# [Problem statement]
When you transcribe the entries below, begin at their first line and stop after the line containing "- Delete and"; pictures stay out.

# [Recorded information]
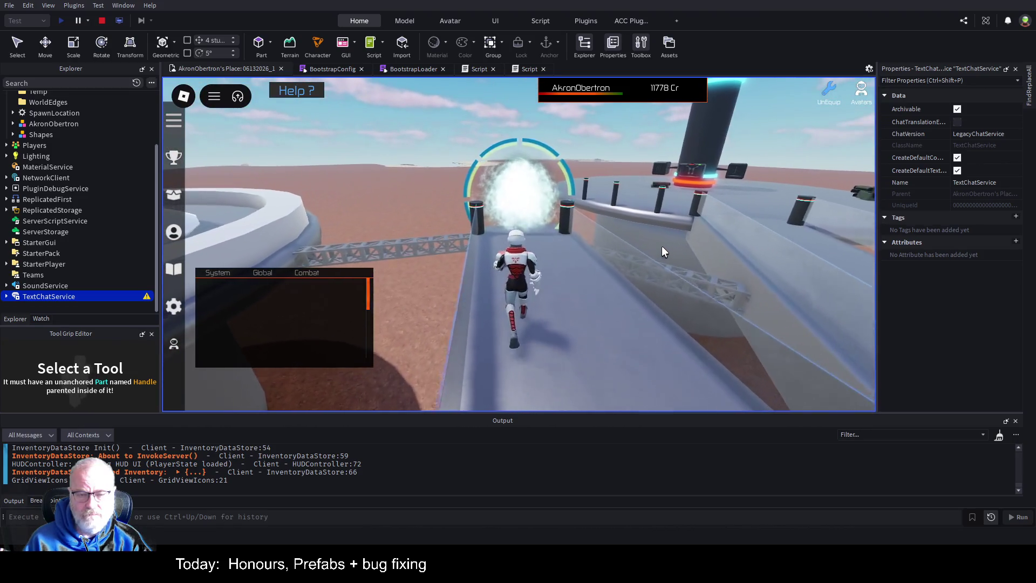
key("w")
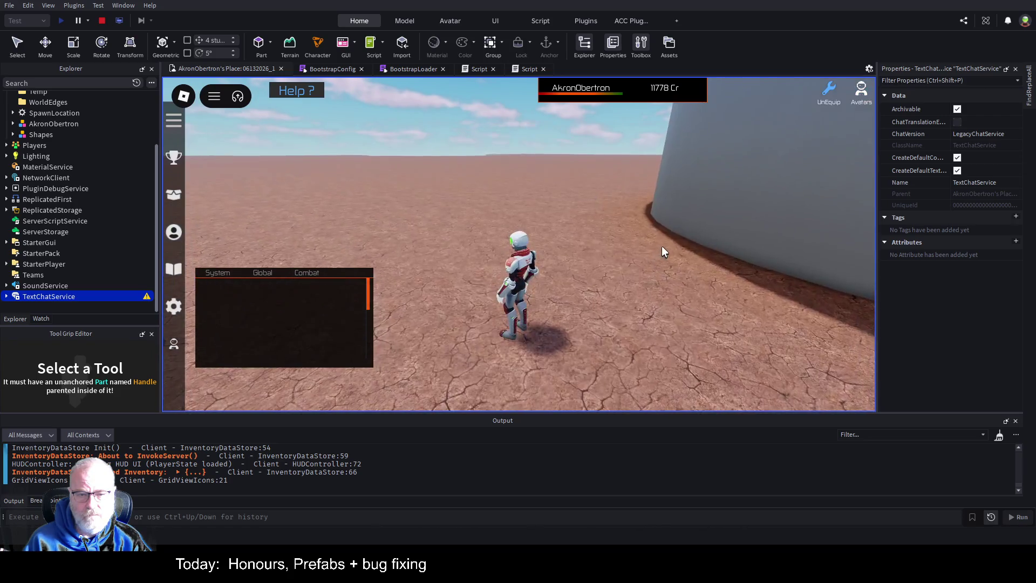
key("d")
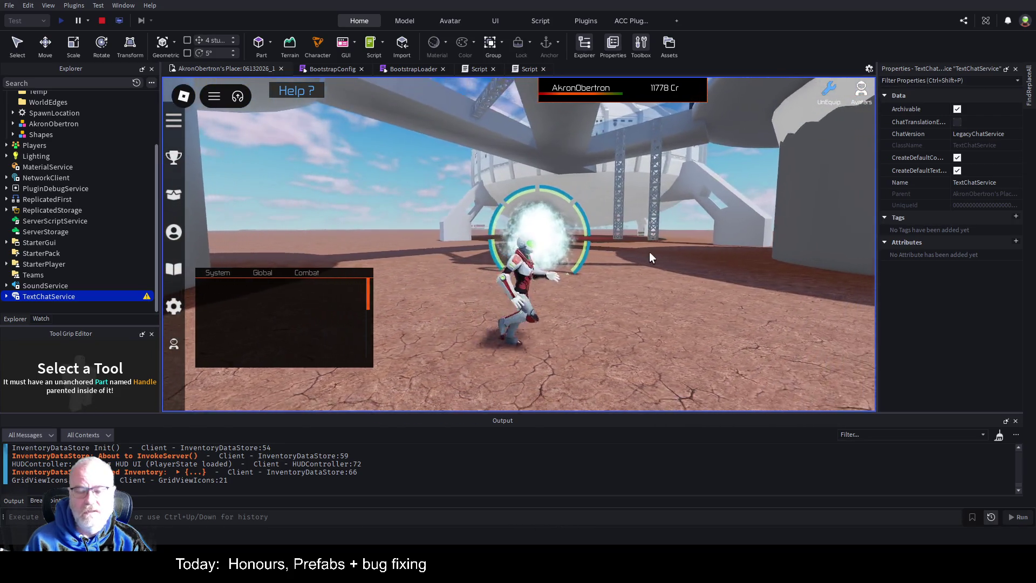
left_click(104, 22)
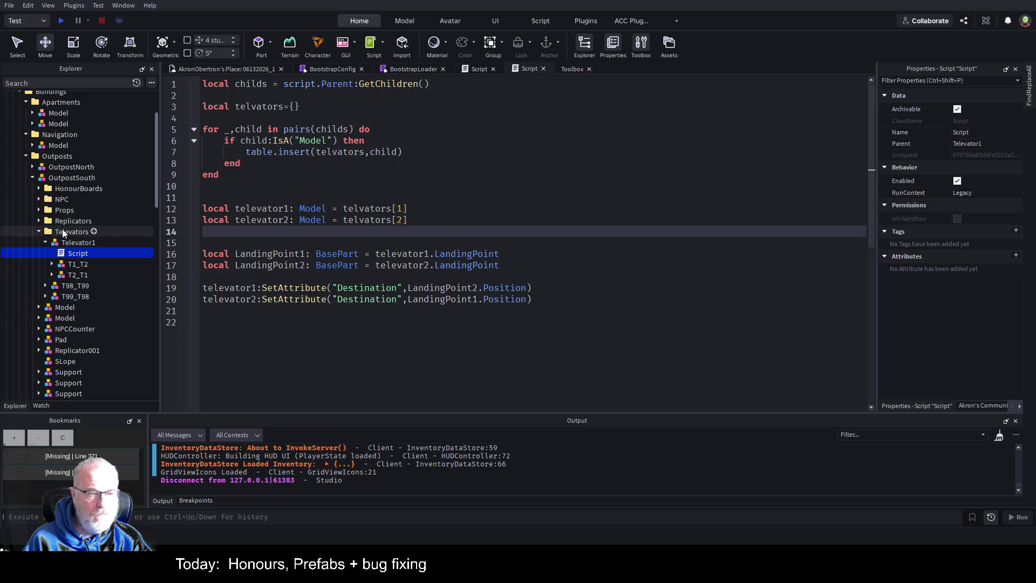
- Collapse Televator1 and OutpostSouth, then expand OutpostNorth to review its televator contents
left_click(46, 241)
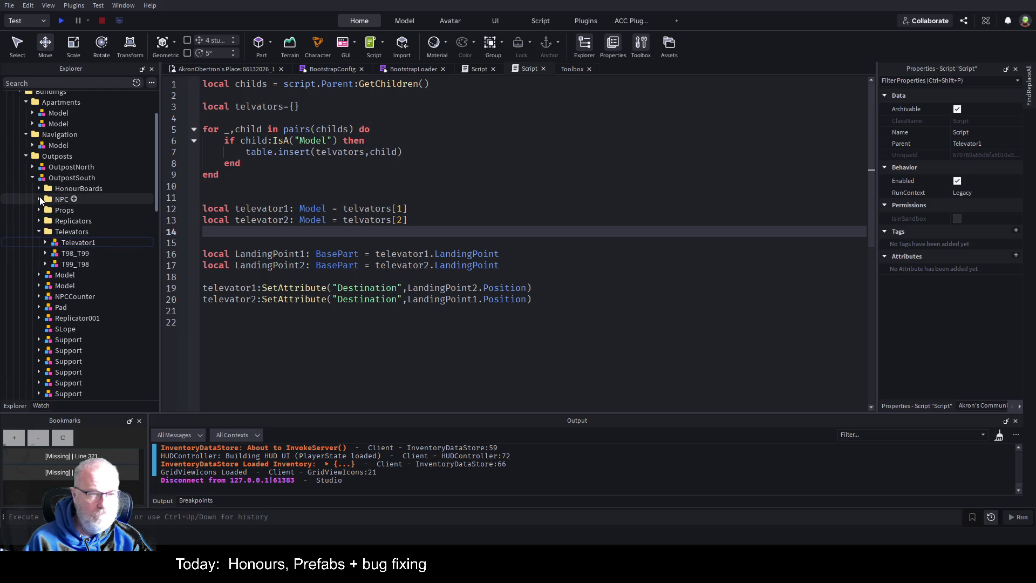
left_click(33, 177)
left_click(32, 166)
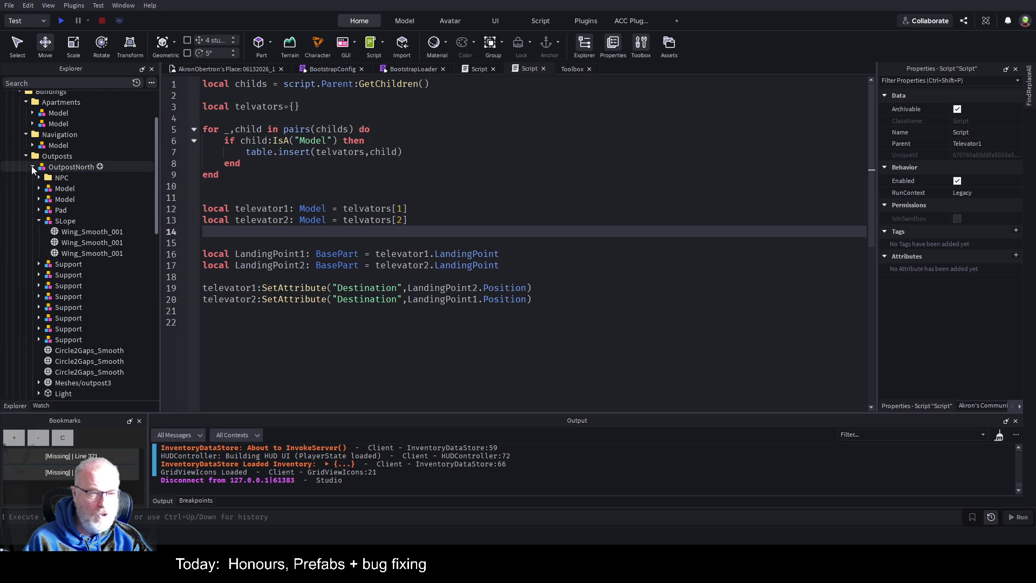
left_click(40, 221)
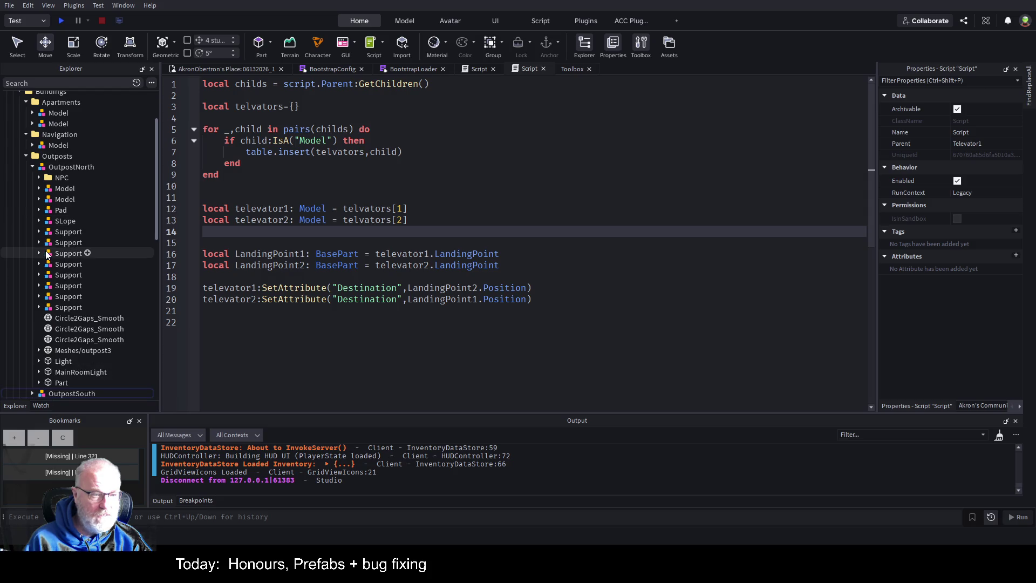
scroll(54, 249, "down", 1)
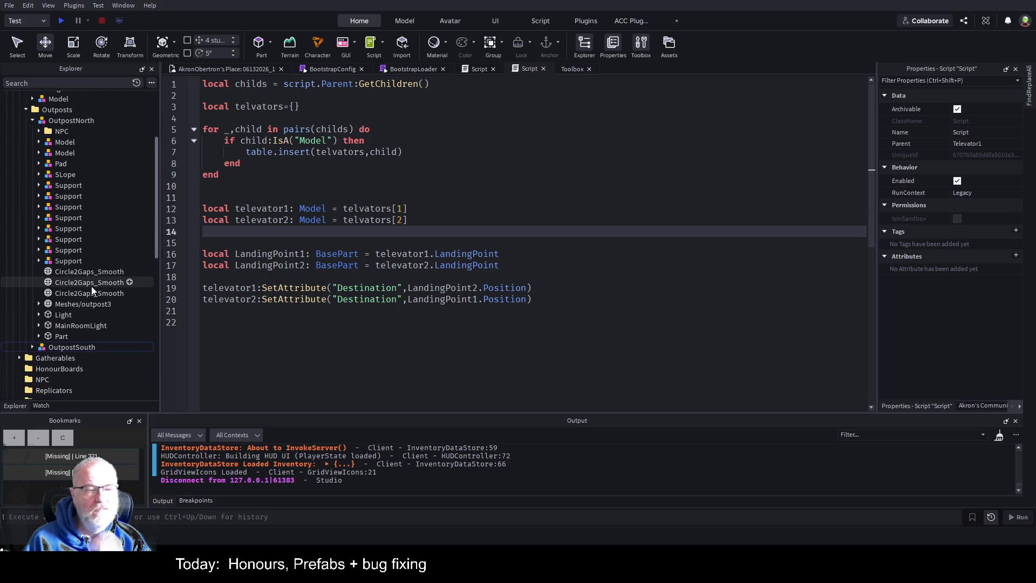
scroll(92, 290, "up", 4)
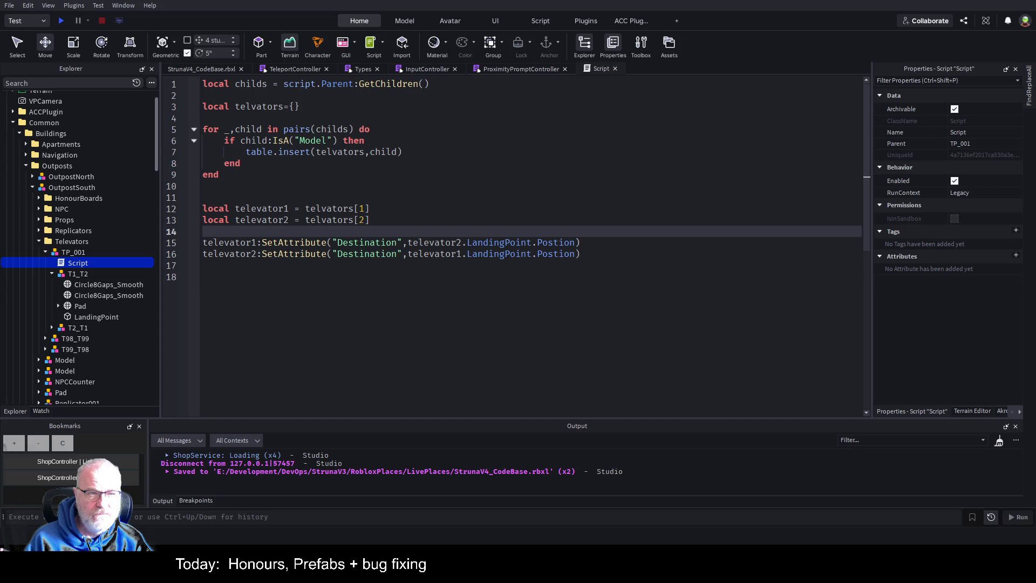
- Delete and restore TP_001's Script, open it, and save the place
left_click(73, 252)
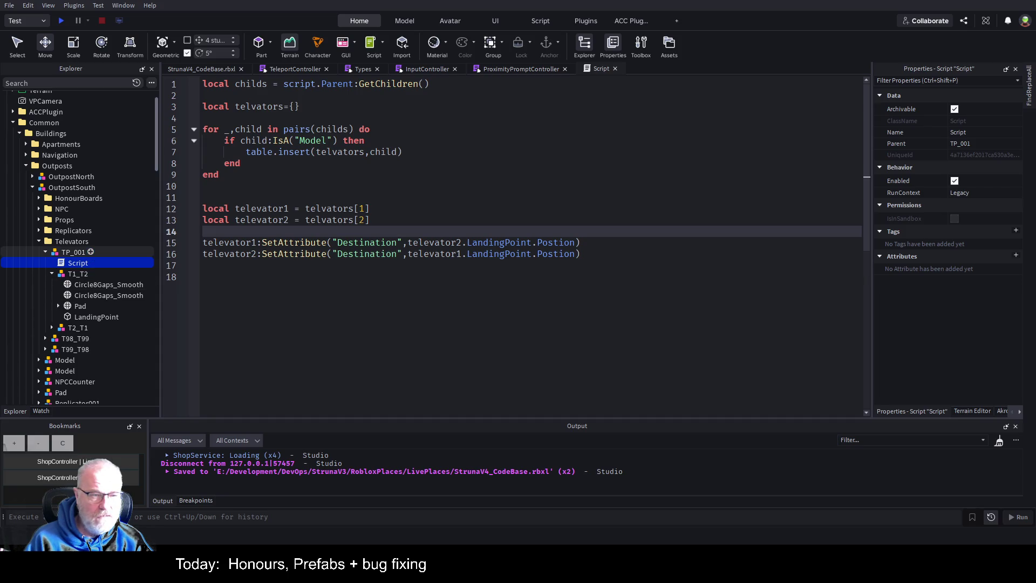
left_click(75, 263)
key("Delete")
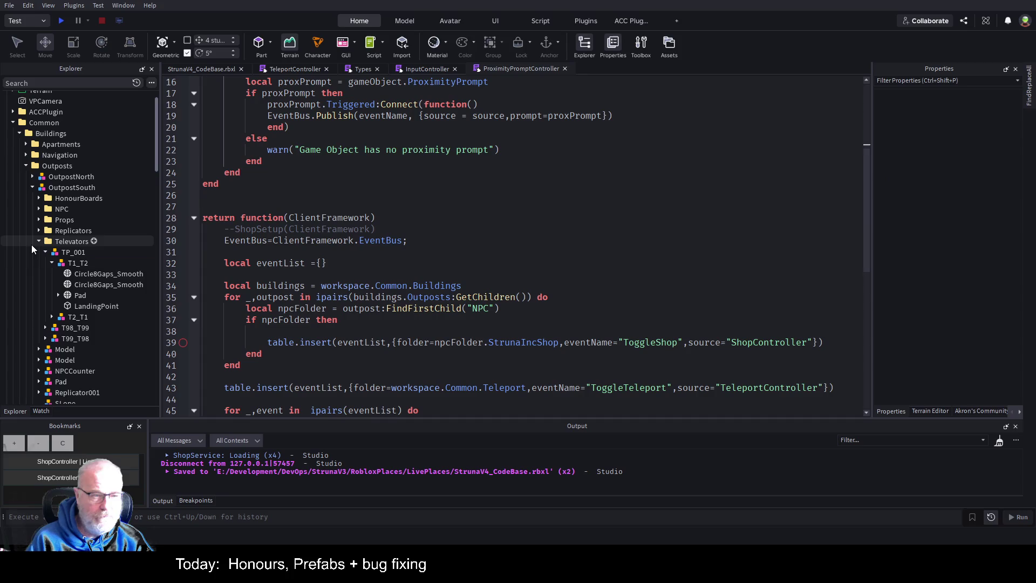
left_click(76, 252)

# [Answer box]
key("w")
key("d")
left_click(104, 22)
- Collapse Televator1 and OutpostSouth, then expand OutpostNorth to review its televator contents
left_click(46, 241)
left_click(33, 177)
left_click(32, 166)
left_click(40, 221)
scroll(54, 249, "down", 1)
scroll(92, 290, "up", 4)
- Delete and restore TP_001's Script, open it, and save the place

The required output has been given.